Weekly Culture Round-Up: 9/13 – 9/19

Here's our weekly culture round-up featuring our favorites in film, culture, music, and more—this is where we'll be on nights out and over the weekend.

Pina Returns to Brooklyn — Modern dance luminary Pina Bausch and her stalwart company of exceptional dancers, Tanztheater Wuppertal, made their New York debut in 1984 with the now-iconic double bill of Café Müller, a melancholic fever dream in which the dreamer, a sleepwalking woman, is trapped inside a congested, monochromatic restaurant, and The Rite of Spring, a voracious reinterpretation of Stravinsky’s original ballet, one that covers the stage in soil and sees its assemblage anguishing and passionately caressing the dirtied space, each movement marking their clothing, accentuating the overt sensuality of the work as the performers entropically draw closer to one another. Both of these remarkable, world-renown works are being presented together as part of BAM’s “2017 Next Wave Festival,” bringing Tanztheater Wuppertal and Pina’s lasting legacy back to New York once again.

BAM 9/14-9/24

Ballet of a Thin Man Joyce Theater is opening its doors for the Fall season with the world premiere of Twyla Tharp’s ballet ode to the prolific career of Bob Dylan, Dylan Love Songs, an eccentric exploration of love and loss through interpretative dance inspired by the Bard of folk music’s somber lyricism.

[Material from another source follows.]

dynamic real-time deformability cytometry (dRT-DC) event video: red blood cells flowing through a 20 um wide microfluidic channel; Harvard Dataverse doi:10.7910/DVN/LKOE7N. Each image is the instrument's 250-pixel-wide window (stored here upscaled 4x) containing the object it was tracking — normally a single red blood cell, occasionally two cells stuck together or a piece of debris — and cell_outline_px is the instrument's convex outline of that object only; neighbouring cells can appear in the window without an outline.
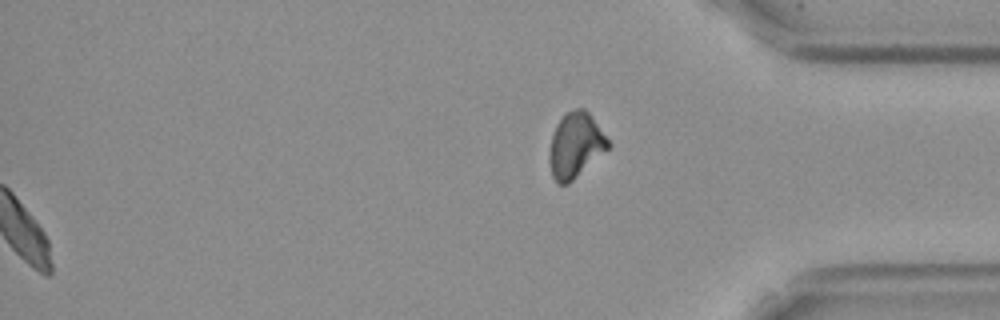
{"species": "Egyptian fruit bat (a non-hibernating species)", "species_latin": "Rousettus aegyptiacus", "temperature_condition": "cold", "stored_images_in_passage": 45, "segment_of_instrument_passage": [2, 2], "camera_frame_rate_fps": 3000, "um_per_image_px": 0.085, "frame": {"image": 1, "passage_image": 45, "time_ms": 14.667, "image_size_px": [1000, 320], "cell_outline_px": [[612, 144], [608, 148], [568, 184], [556, 184], [552, 176], [548, 160], [548, 152], [552, 132], [556, 124], [568, 112], [576, 108], [584, 108], [592, 116]], "centroid_in_image_um": [48.89, 12.35], "position_along_channel_um": 386.3, "area_um2": 22.31}}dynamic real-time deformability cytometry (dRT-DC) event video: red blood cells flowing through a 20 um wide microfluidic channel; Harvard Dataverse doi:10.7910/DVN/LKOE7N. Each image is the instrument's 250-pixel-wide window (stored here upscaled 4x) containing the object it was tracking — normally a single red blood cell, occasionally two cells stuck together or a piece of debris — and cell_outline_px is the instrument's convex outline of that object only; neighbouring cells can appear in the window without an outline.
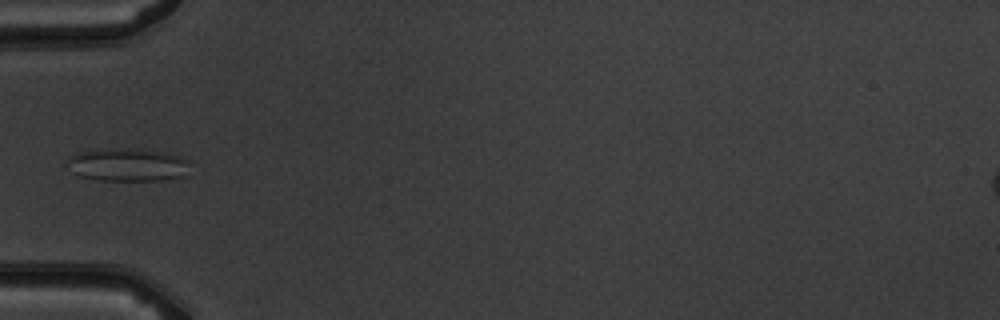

Sharp-witted and charismatic, Twyla Tharp and her company of dancers are known for their exuberance and vitality, evident in the bountiful movement in their productions, including The Fugue, set to Bach’s “The Musical Offering,” and The Raggedy Dances, this time underscored by Joplin, Bolcom and Mozart. Both of these earlier works from the 1970s will be performed alongside Tharp’s latest starting Tuesday, September 19 with performances continuing until October 8.

Joyce Theater 9/19-10/8

Bringing the Runway Home — New York Fashion Week is wrapping up, but the runway looks are far from over—they’ve only moved to another borough. Brooklyn Museum have again partnered with queer lifestyle site dapperQ to host their fourth annual queer fashion runway show, this year’s “R/Evolution,” dedicated to showcasing an eclectic array of designer styles that offer a wide representation of LGBTQIA+ identities throughout the New York fashion scene. Prior to the expansive runway showcase is a happy hour social event sponsored by Henrietta Hudson, New York’s longest running brick and mortar lesbian bar, which also includes a number of pop-up shops for guests to peruse as well as a set by DJ M.O.

Brooklyn Museum 9/14

Terminal to Terminal — Terminal 5 is your go-to destination for concerts this coming week with UK electronic alternative band Kasabian playing Thursday, September 14 and Philadelphia-based indie rockers The War on Drugs playing the following Tuesday, September 19. Kasabian are touring in promotion of their new album, For Crying Out Loud, another sonically aggressive addition to their distortion-heavy discography although significantly chunkier than recent work due to their choice to reincorporate live instrumentation into their music. The War on Drugs are also promoting the release of their very new album, A Deeper Understanding, having come out just this past August, it’s since been receiving critical acclaim and climbing the charts with its bittersweet explorations of Americana though a distinctly 80s synth rock-influenced sound.

Terminal 5 9/14 & 9/19
Tickets – Kasbian
Tickets – War on Drugs

Reel Hidden Gems — One of the many preoccupations of film historians is to recover, preserve, and perhaps, ideally, be able to restore films that were thought to be permanently damaged in their original celluloid form or, worse yet, completely lost to time. Thanks to the indispensable efforts of institutions such as the UCLA Film and Television Archive, these critical works are able to see the light of day once again on beautifully restored prints than can even rival the pristine condition they possessed upon initial release. Dedicated to the medium’s continuation both classically and contemporaneously, Metrograph has partnered with UCLA to present the “UCLA Festival of Preservation,” a series celebrating their diligent work with screenings of films such as Ernst Lubitsch’s charmingly sly romantic comedy caper Trouble in Paradise (1932), Howard Alk’s judicious documentary testifying to the political assassination of a Black Panther chapter leader, The Murder of Fred Hampton (1971), and many more—all playing on newly restored 35mm prints.